Sağ ve sol Cemil Meriç için ne demekti daha yakından görmemiz için çizdim.Cemil Meriç için sağ-sol görüşü bugün içinde geçerliliğini korumakta,benim için. Bu yazı devamında üçüncü bir yolu seçen münzevî aydınlardan bahsetmekte kendisini de katarak. Bu aydınlarımızın meselesi ise bu iki düşman arasında hareketlerini nasıl ayarlayacaklarıdır. Peki Cemil Bey ne diye suçlanmakta bu üçüncü yolu seçerek? İhanet ile..
Sağ, sol
Sağ adı verilen bedbaht topluluk solun kusuntuları ile yaşar..Misafirler gittikten sonra döküntüleri yalamaya gelen bedbaht bir sokak kedisi. Kendine mahsus hiçbir fikri, daha doğrusu hiçbir fikri yoktur. Batı dili bilmez. Osmanlıca bilmez. Ebediyyen vesayet altındadır.Huysuzluğu intibaksızlığından gelmektedir. İntibaksızlığı tembelliğinden.
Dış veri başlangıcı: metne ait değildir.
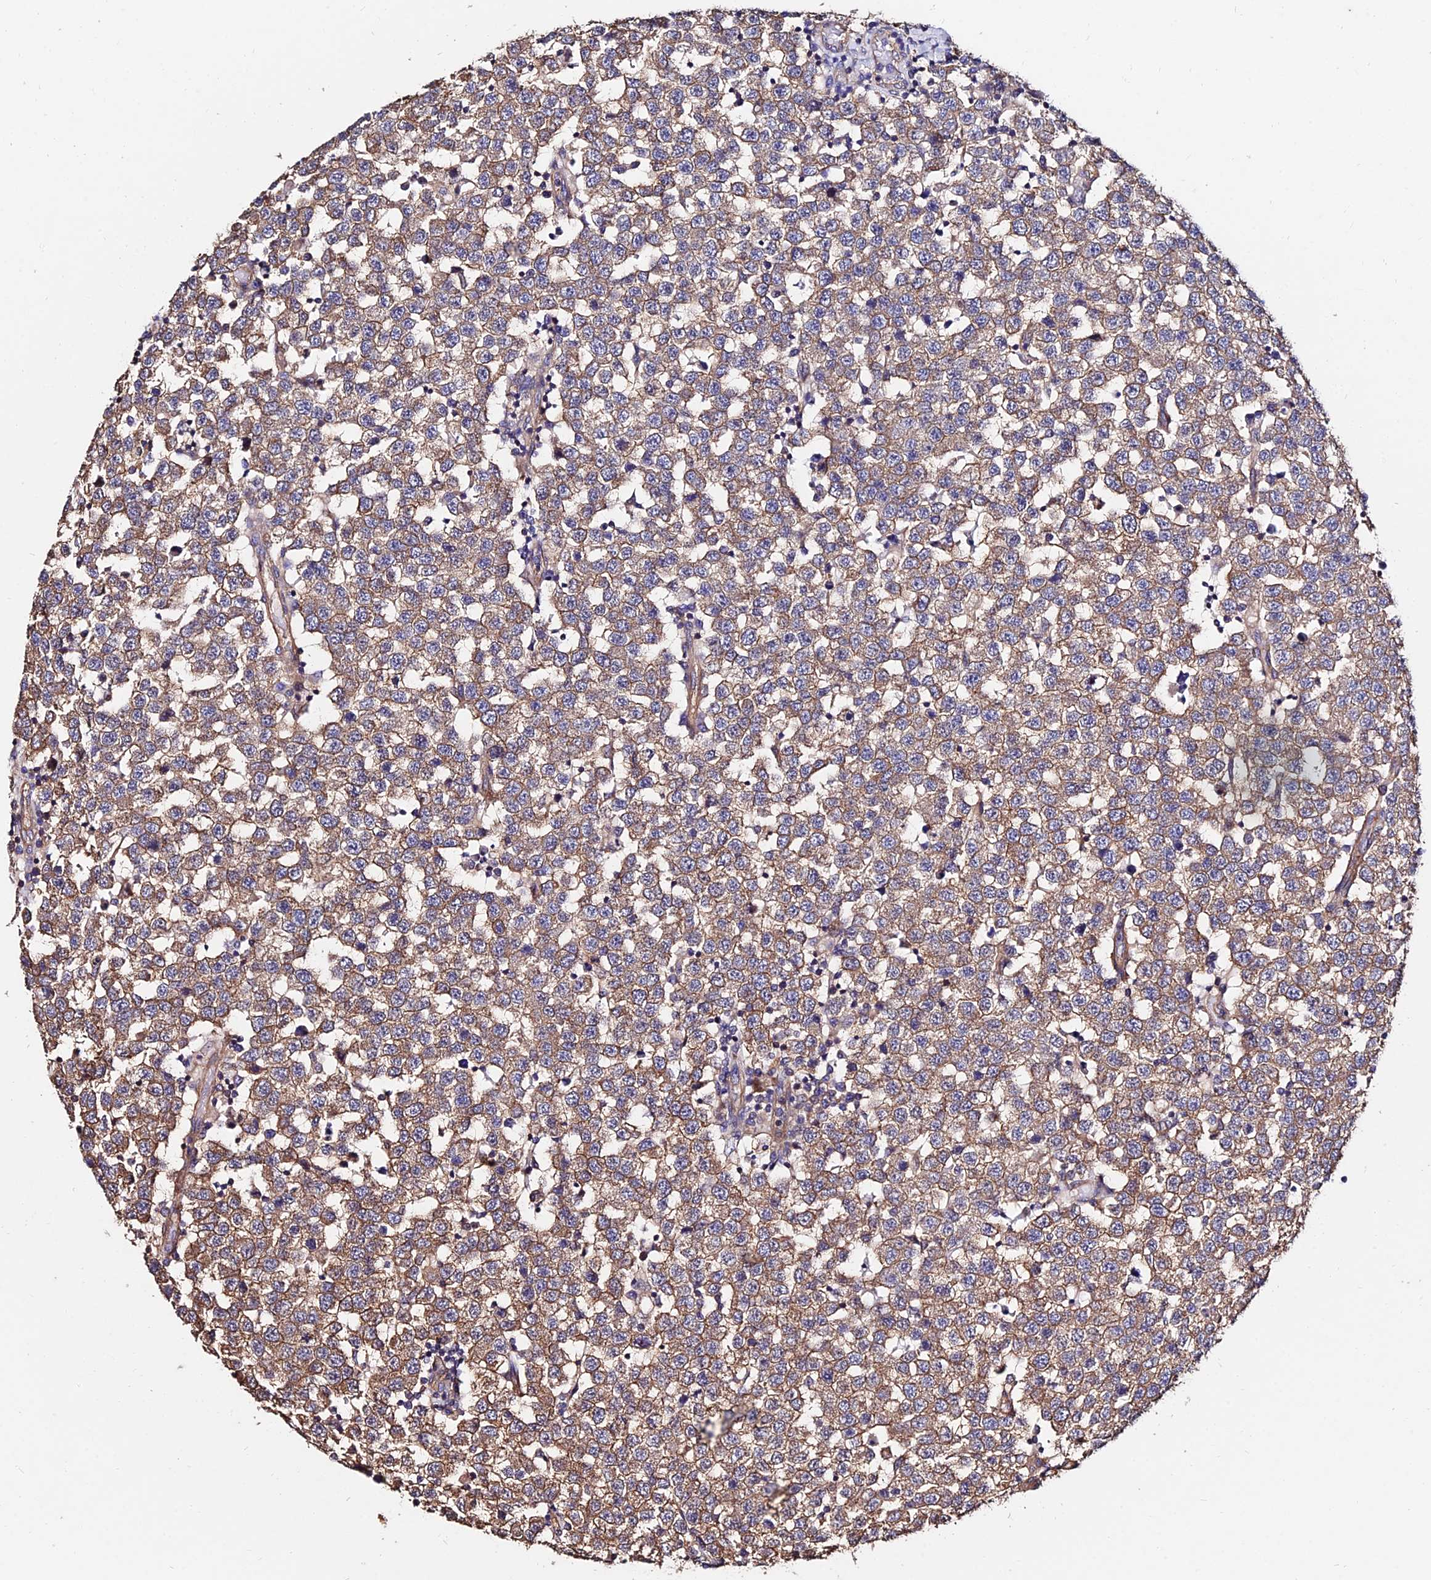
{"staining": {"intensity": "moderate", "quantity": ">75%", "location": "cytoplasmic/membranous"}, "tissue": "testis cancer", "cell_type": "Tumor cells", "image_type": "cancer", "snomed": [{"axis": "morphology", "description": "Seminoma, NOS"}, {"axis": "topography", "description": "Testis"}], "caption": "Immunohistochemical staining of seminoma (testis) demonstrates moderate cytoplasmic/membranous protein positivity in approximately >75% of tumor cells. The staining was performed using DAB to visualize the protein expression in brown, while the nuclei were stained in blue with hematoxylin (Magnification: 20x).", "gene": "CALM2", "patient": {"sex": "male", "age": 34}}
Sağın cilasını kazıyın, altından kıskançlık çıkar.Üzümle tilki hikayesi.
Sol, papağandır.Öğretilenleri tekrar eder. Topaldır, koltuk değnekleriyle yürür. Hareket etmek için mutlaka bir batılıya muhtaçtır. Dost olmanız için dilini konuşmanız lazım. Dilini, yani seçtiği pirin, mürşidin dilini.Sembollere ve sloganlara mahpustur. Reçete ister..
İsmet Özel
Sekinetten çok, meskenete benzeyen bir durgunluk. Sönmüş bir yanardağ mı, herhangi bir kaya parçası mı, bilemiyorum. Ayırıcı vasfı: müeddep olmak. Özel, 12 Mart öncesinin şımartılmış bir şairi, eski bir Marksist. Marksizm’den İslamiyet’e atlamış. Entelektüel bir tecessüs mü, dar bir dünyadan müphem hudutları meçhul ufuklara taşmak ihtiyacından mı, bilmiyorum.
İbn haldun konferansımı dinlemek için Ankara’dan İstanbul’a geldi. Kısa sürdü balayımız. Bir miktar sekreterliğimi yaptı. Aliénation üzerine yazıları çıkıyordu. Spekülasyonlarına muhteva kazandırmak için Calvez’vi okuttum. Anlamıyordu. Hayli tercümeler yaptım. Tape edecekti, isteksizliği yüzünden Calvez’yi bıraktık. Belki daha cazip gelir diye Lamennais’yi çıkardım sahneye. İki üç seans dayandı. Aramızda buzlar vardı. Eski şair, mutlak hakikati bulmuştu. Ben, arayış içinde idim. bununla beraber oldukça müsamahakâr davrandı. Yeni devir’de iki yazısına konu oldum. Sonra, geldiği gibi kayboldu. Hayal kırıklığına mı uğramıştı, bilmiyorum.
Siyasal bilgilerden dil-tarih’in Fransız filolojisi bölümüne geçen Özel, her iki dünyaya da yabancı kalmıştı. Bir zaman aynı otobüste yolculuk ettik. Tanışmak için ciddi bir emek harcadığımızı söyleyemem. Sonra Yeni Devir’den ayrıldı, üç beş arkadaşı ile Yeryüzü yayınlarını kurdular. Şimdi devlet Konservatuarı’nda Fransızca hocalığı yapıyormuş. Rimbaud’umuzu nasıl bir istikbal bekliyor, kestiremem. Türkçesi cılız, bodur ve musikisiz. Fransızcayı ancak tefeül yolu ile sökmektedir. Sol, Nazım’a rakip diye alkışladığı Eskişehir’in bu kabiliyetli delikanlısını çoktan unuttu. Sağ, hiçbir zaman benimsemedi. Bu sağır kubbelerde hoş bir seda bırakabilecek mi? wait and see.